| WORK INSTRUCTION |
Filter the entries below, keeping every line that has the word "frame".

| EXCERPTED RECORDS |
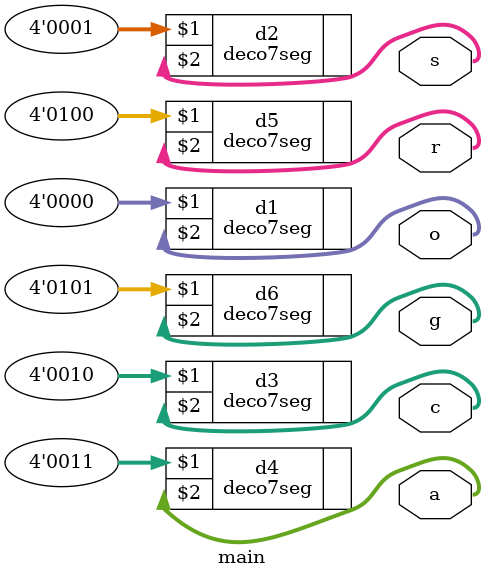
<source format=sv>
module main 
(
	output logic [6:0] o,s,c,a,r,g
);

deco7seg d1 (4'b0000,o);
deco7seg d2 (4'b0001,s);
deco7seg d3 (4'b0010,c);
deco7seg d4 (4'b0011,a);
deco7seg d5 (4'b0100,r);
deco7seg d6 (4'b0101,g);

endmodule
</source>
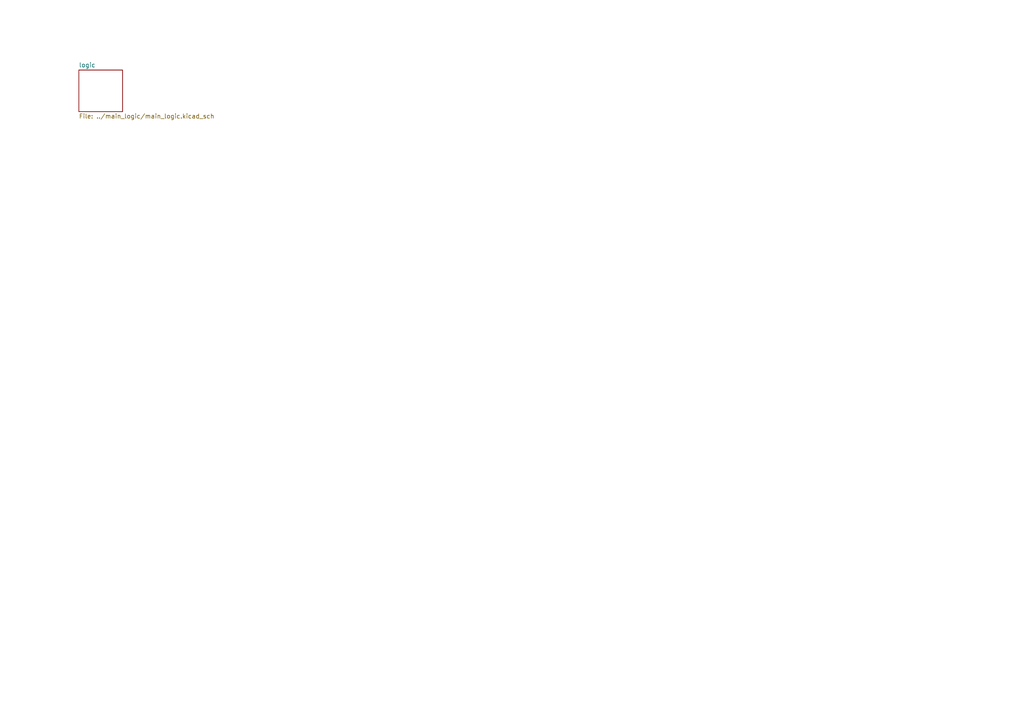
<source format=kicad_sch>
(kicad_sch
	(version 20250114)
	(generator "eeschema")
	(generator_version "9.0")
	(uuid "ccba897c-0afe-4800-bf6c-6f198831a830")
	(paper "A4")
	(lib_symbols)
	(sheet
		(at 22.86 20.32)
		(size 12.7 12.065)
		(exclude_from_sim no)
		(in_bom yes)
		(on_board yes)
		(dnp no)
		(fields_autoplaced yes)
		(stroke
			(width 0.1524)
			(type solid)
		)
		(fill
			(color 0 0 0 0.0000)
		)
		(uuid "30f0feea-95cb-4a2f-aac1-eea6203246c2")
		(property "Sheetname" "logic"
			(at 22.86 19.6084 0)
			(effects
				(font
					(size 1.27 1.27)
				)
				(justify left bottom)
			)
		)
		(property "Sheetfile" "../main_logic/main_logic.kicad_sch"
			(at 22.86 32.9696 0)
			(effects
				(font
					(size 1.27 1.27)
				)
				(justify left top)
			)
		)
		(instances
			(project "alu"
				(path "/ccba897c-0afe-4800-bf6c-6f198831a830"
					(page "2")
				)
			)
		)
	)
	(sheet_instances
		(path "/"
			(page "1")
		)
	)
	(embedded_fonts no)
)

</source>
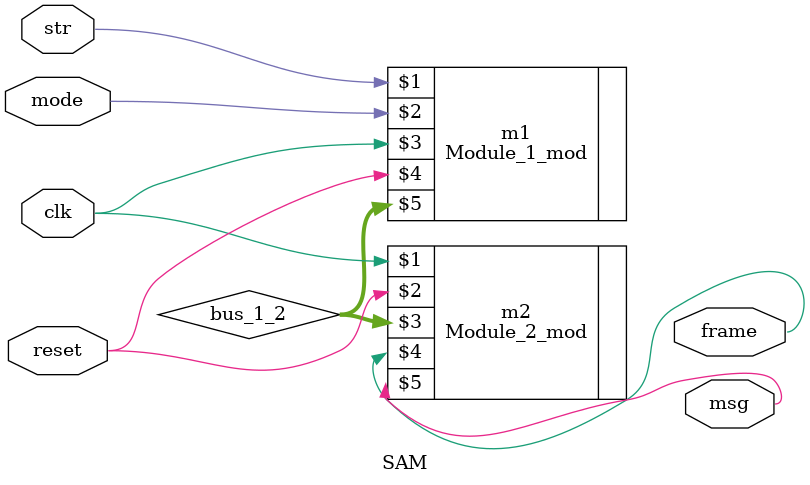
<source format=v>
module SAM (str, mode, clk, reset, msg, frame);

localparam a = 5;
localparam d_size = 2**a;

input reset, mode, clk, str;
output frame,msg;

wire [d_size+4:0] bus_1_2;

Module_1_mod m1(str,mode,clk,reset,bus_1_2[d_size+4:0]);
Module_2_mod m2(clk,reset,bus_1_2[d_size+4:0],frame,msg);

endmodule

</source>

| YOUR SOLUTION |
module SAM (str, mode, clk, reset, msg, frame);
output frame,msg;
Module_2_mod m2(clk,reset,bus_1_2[d_size+4:0],frame,msg);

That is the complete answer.